**** Source records

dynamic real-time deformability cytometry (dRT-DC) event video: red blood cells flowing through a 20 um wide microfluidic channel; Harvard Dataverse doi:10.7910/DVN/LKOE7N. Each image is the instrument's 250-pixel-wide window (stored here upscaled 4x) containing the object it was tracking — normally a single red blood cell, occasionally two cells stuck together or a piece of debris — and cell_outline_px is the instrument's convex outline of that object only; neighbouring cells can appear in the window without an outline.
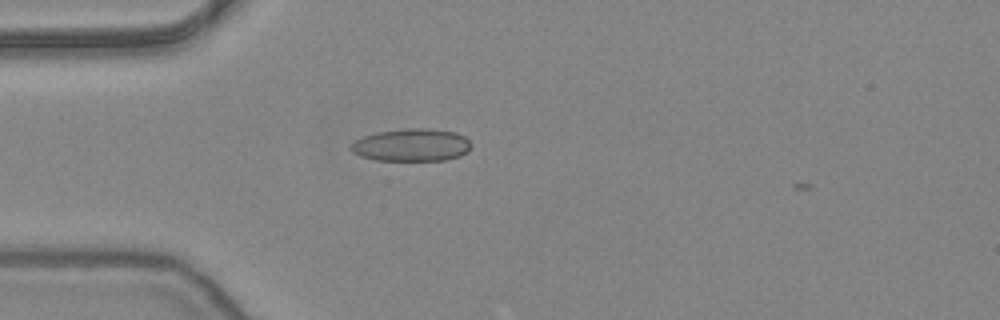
{"species": "common noctule bat (a hibernating species)", "species_latin": "Nyctalus noctula", "temperature_condition": "warm", "stored_images_in_passage": 3, "camera_frame_rate_fps": 3000, "um_per_image_px": 0.085, "animal": {"sex": "female", "body_mass_g": 24.6, "forearm_length_mm": 56.2}, "frame": {"image": 1, "passage_image": 2, "time_ms": 0.333, "image_size_px": [1000, 320], "cell_outline_px": [[472, 144], [468, 152], [460, 156], [448, 160], [376, 160], [360, 156], [352, 152], [348, 148], [352, 140], [376, 132], [408, 128], [428, 128], [456, 132], [464, 136]], "centroid_in_image_um": [34.96, 12.32], "position_along_channel_um": 50.0, "area_um2": 23.18}}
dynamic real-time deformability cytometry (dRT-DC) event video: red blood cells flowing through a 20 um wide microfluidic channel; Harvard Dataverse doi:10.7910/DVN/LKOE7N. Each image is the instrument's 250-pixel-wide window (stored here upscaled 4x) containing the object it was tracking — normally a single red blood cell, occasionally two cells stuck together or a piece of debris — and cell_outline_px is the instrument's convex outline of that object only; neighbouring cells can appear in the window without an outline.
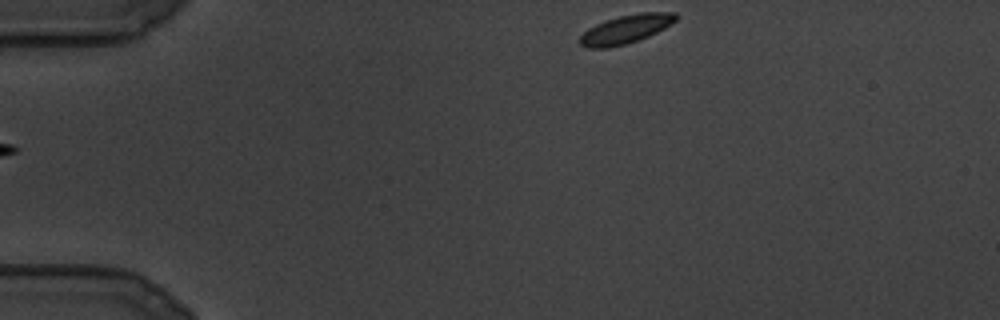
{"species": "common noctule bat (a hibernating species)", "species_latin": "Nyctalus noctula", "temperature_condition": "cold", "stored_images_in_passage": 91, "camera_frame_rate_fps": 3000, "um_per_image_px": 0.085, "animal": {"sex": "male", "body_mass_g": 19.5, "forearm_length_mm": 54.6}, "frame": {"image": 1, "passage_image": 1, "time_ms": 0.0, "image_size_px": [1000, 320], "cell_outline_px": [[680, 16], [676, 20], [664, 28], [640, 40], [608, 48], [588, 48], [580, 44], [576, 40], [588, 28], [604, 20], [620, 16], [640, 12], [676, 12]], "centroid_in_image_um": [53.18, 2.48], "position_along_channel_um": 31.8, "area_um2": 16.13}}
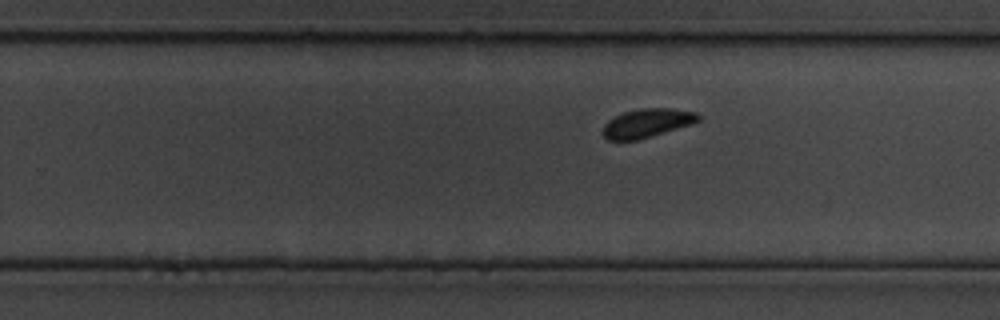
{"frame": {"image": 2, "passage_image": 51, "time_ms": 16.667, "image_size_px": [1000, 320], "cell_outline_px": [[700, 120], [692, 124], [636, 140], [608, 140], [600, 132], [604, 124], [608, 120], [624, 112], [640, 108], [668, 108], [696, 112], [700, 116]], "centroid_in_image_um": [54.97, 10.46], "position_along_channel_um": 274.8, "area_um2": 15.9}}
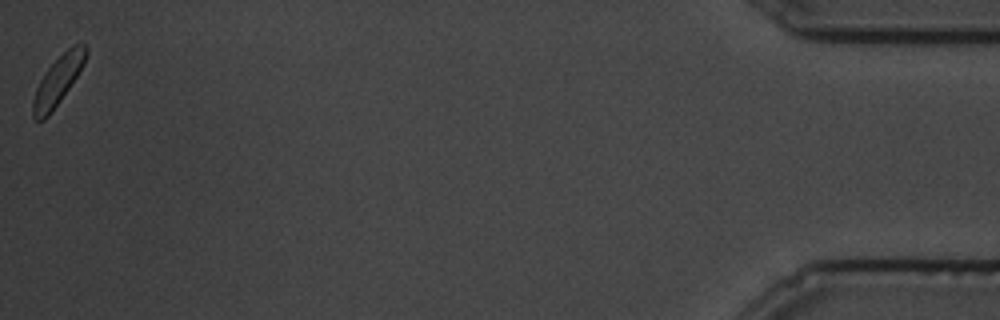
{"frame": {"image": 3, "passage_image": 91, "time_ms": 30.0, "image_size_px": [1000, 320], "cell_outline_px": [[88, 52], [84, 64], [60, 100], [48, 116], [44, 120], [36, 120], [32, 116], [32, 100], [36, 88], [40, 80], [48, 68], [72, 44], [84, 44], [88, 48]], "centroid_in_image_um": [4.91, 6.85], "position_along_channel_um": 430.3, "area_um2": 14.74}}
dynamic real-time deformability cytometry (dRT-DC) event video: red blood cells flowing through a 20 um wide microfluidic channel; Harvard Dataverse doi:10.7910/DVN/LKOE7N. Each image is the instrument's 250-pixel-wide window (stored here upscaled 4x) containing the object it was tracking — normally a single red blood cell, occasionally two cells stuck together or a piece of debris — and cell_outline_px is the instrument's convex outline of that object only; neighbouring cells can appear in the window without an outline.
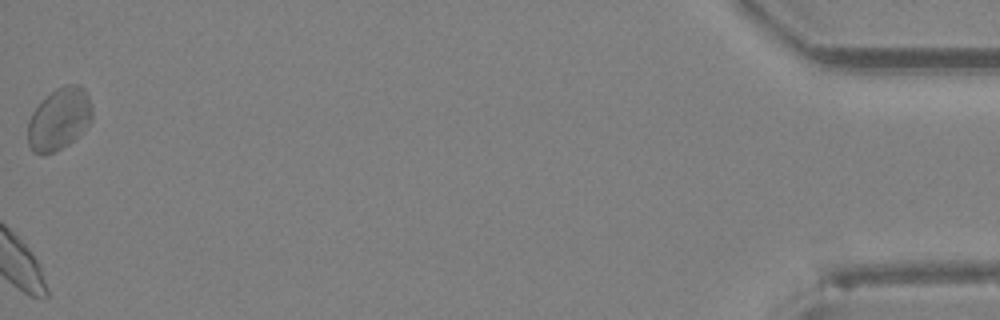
{"species": "Egyptian fruit bat (a non-hibernating species)", "species_latin": "Rousettus aegyptiacus", "temperature_condition": "room temperature", "stored_images_in_passage": 21, "camera_frame_rate_fps": 3000, "um_per_image_px": 0.085, "animal": {"sex": "female"}, "frame": {"image": 1, "passage_image": 21, "time_ms": 6.667, "image_size_px": [1000, 320], "cell_outline_px": [[92, 120], [68, 144], [56, 152], [44, 156], [40, 156], [32, 152], [28, 144], [28, 120], [32, 112], [56, 88], [64, 84], [80, 84], [84, 88], [88, 96], [92, 108]], "centroid_in_image_um": [5.01, 10.14], "position_along_channel_um": 430.2, "area_um2": 23.29}}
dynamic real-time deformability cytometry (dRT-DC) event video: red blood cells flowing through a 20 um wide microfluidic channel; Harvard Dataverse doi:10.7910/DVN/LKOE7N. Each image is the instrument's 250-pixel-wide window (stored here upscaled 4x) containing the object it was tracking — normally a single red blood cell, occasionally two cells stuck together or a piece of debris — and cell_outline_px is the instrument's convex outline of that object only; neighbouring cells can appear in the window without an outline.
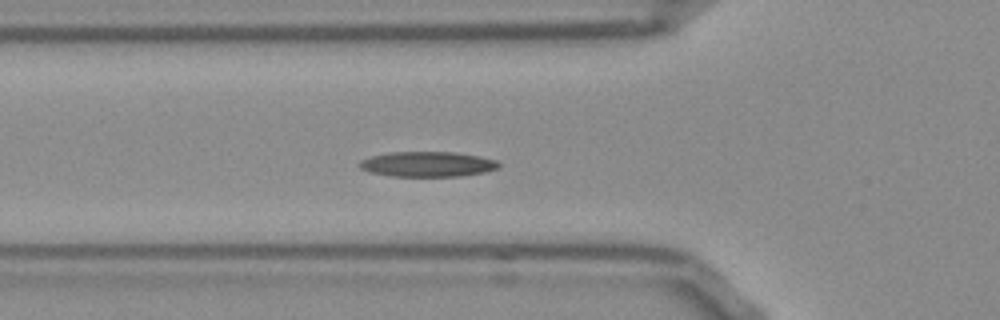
{"species": "Egyptian fruit bat (a non-hibernating species)", "species_latin": "Rousettus aegyptiacus", "temperature_condition": "room temperature", "stored_images_in_passage": 38, "segment_of_instrument_passage": [1, 2], "camera_frame_rate_fps": 3000, "um_per_image_px": 0.085, "frame": {"image": 1, "passage_image": 2, "time_ms": 0.333, "image_size_px": [1000, 320], "cell_outline_px": [[500, 164], [496, 168], [484, 172], [460, 176], [392, 176], [368, 172], [360, 168], [360, 160], [372, 156], [388, 152], [452, 152], [480, 156], [496, 160]], "centroid_in_image_um": [36.31, 13.95], "position_along_channel_um": 89.5, "area_um2": 20.29}}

********

Exercise requirements: Write out every line above exactly as it is, leaving out the pictures.

Task solution:
dynamic real-time deformability cytometry (dRT-DC) event video: red blood cells flowing through a 20 um wide microfluidic channel; Harvard Dataverse doi:10.7910/DVN/LKOE7N. Each image is the instrument's 250-pixel-wide window (stored here upscaled 4x) containing the object it was tracking — normally a single red blood cell, occasionally two cells stuck together or a piece of debris — and cell_outline_px is the instrument's convex outline of that object only; neighbouring cells can appear in the window without an outline.
{"species": "common noctule bat (a hibernating species)", "species_latin": "Nyctalus noctula", "temperature_condition": "warm", "stored_images_in_passage": 3, "camera_frame_rate_fps": 3000, "um_per_image_px": 0.085, "animal": {"sex": "female", "body_mass_g": 24.6, "forearm_length_mm": 56.2}, "frame": {"image": 1, "passage_image": 2, "time_ms": 0.333, "image_size_px": [1000, 320], "cell_outline_px": [[472, 144], [468, 152], [460, 156], [448, 160], [376, 160], [360, 156], [352, 152], [348, 148], [352, 140], [376, 132], [408, 128], [428, 128], [456, 132], [464, 136]], "centroid_in_image_um": [34.96, 12.32], "position_along_channel_um": 50.0, "area_um2": 23.18}}
dynamic real-time deformability cytometry (dRT-DC) event video: red blood cells flowing through a 20 um wide microfluidic channel; Harvard Dataverse doi:10.7910/DVN/LKOE7N. Each image is the instrument's 250-pixel-wide window (stored here upscaled 4x) containing the object it was tracking — normally a single red blood cell, occasionally two cells stuck together or a piece of debris — and cell_outline_px is the instrument's convex outline of that object only; neighbouring cells can appear in the window without an outline.
{"species": "common noctule bat (a hibernating species)", "species_latin": "Nyctalus noctula", "temperature_condition": "cold", "stored_images_in_passage": 91, "camera_frame_rate_fps": 3000, "um_per_image_px": 0.085, "animal": {"sex": "male", "body_mass_g": 19.5, "forearm_length_mm": 54.6}, "frame": {"image": 1, "passage_image": 1, "time_ms": 0.0, "image_size_px": [1000, 320], "cell_outline_px": [[680, 16], [676, 20], [664, 28], [640, 40], [608, 48], [588, 48], [580, 44], [576, 40], [588, 28], [604, 20], [620, 16], [640, 12], [676, 12]], "centroid_in_image_um": [53.18, 2.48], "position_along_channel_um": 31.8, "area_um2": 16.13}}
{"frame": {"image": 2, "passage_image": 51, "time_ms": 16.667, "image_size_px": [1000, 320], "cell_outline_px": [[700, 120], [692, 124], [636, 140], [608, 140], [600, 132], [604, 124], [608, 120], [624, 112], [640, 108], [668, 108], [696, 112], [700, 116]], "centroid_in_image_um": [54.97, 10.46], "position_along_channel_um": 274.8, "area_um2": 15.9}}
{"frame": {"image": 3, "passage_image": 91, "time_ms": 30.0, "image_size_px": [1000, 320], "cell_outline_px": [[88, 52], [84, 64], [60, 100], [48, 116], [44, 120], [36, 120], [32, 116], [32, 100], [36, 88], [40, 80], [48, 68], [72, 44], [84, 44], [88, 48]], "centroid_in_image_um": [4.91, 6.85], "position_along_channel_um": 430.3, "area_um2": 14.74}}
dynamic real-time deformability cytometry (dRT-DC) event video: red blood cells flowing through a 20 um wide microfluidic channel; Harvard Dataverse doi:10.7910/DVN/LKOE7N. Each image is the instrument's 250-pixel-wide window (stored here upscaled 4x) containing the object it was tracking — normally a single red blood cell, occasionally two cells stuck together or a piece of debris — and cell_outline_px is the instrument's convex outline of that object only; neighbouring cells can appear in the window without an outline.
{"species": "Egyptian fruit bat (a non-hibernating species)", "species_latin": "Rousettus aegyptiacus", "temperature_condition": "room temperature", "stored_images_in_passage": 21, "camera_frame_rate_fps": 3000, "um_per_image_px": 0.085, "animal": {"sex": "female"}, "frame": {"image": 1, "passage_image": 21, "time_ms": 6.667, "image_size_px": [1000, 320], "cell_outline_px": [[92, 120], [68, 144], [56, 152], [44, 156], [40, 156], [32, 152], [28, 144], [28, 120], [32, 112], [56, 88], [64, 84], [80, 84], [84, 88], [88, 96], [92, 108]], "centroid_in_image_um": [5.01, 10.14], "position_along_channel_um": 430.2, "area_um2": 23.29}}
dynamic real-time deformability cytometry (dRT-DC) event video: red blood cells flowing through a 20 um wide microfluidic channel; Harvard Dataverse doi:10.7910/DVN/LKOE7N. Each image is the instrument's 250-pixel-wide window (stored here upscaled 4x) containing the object it was tracking — normally a single red blood cell, occasionally two cells stuck together or a piece of debris — and cell_outline_px is the instrument's convex outline of that object only; neighbouring cells can appear in the window without an outline.
{"species": "Egyptian fruit bat (a non-hibernating species)", "species_latin": "Rousettus aegyptiacus", "temperature_condition": "room temperature", "stored_images_in_passage": 38, "segment_of_instrument_passage": [1, 2], "camera_frame_rate_fps": 3000, "um_per_image_px": 0.085, "frame": {"image": 1, "passage_image": 2, "time_ms": 0.333, "image_size_px": [1000, 320], "cell_outline_px": [[500, 164], [496, 168], [484, 172], [460, 176], [392, 176], [368, 172], [360, 168], [360, 160], [372, 156], [388, 152], [452, 152], [480, 156], [496, 160]], "centroid_in_image_um": [36.31, 13.95], "position_along_channel_um": 89.5, "area_um2": 20.29}}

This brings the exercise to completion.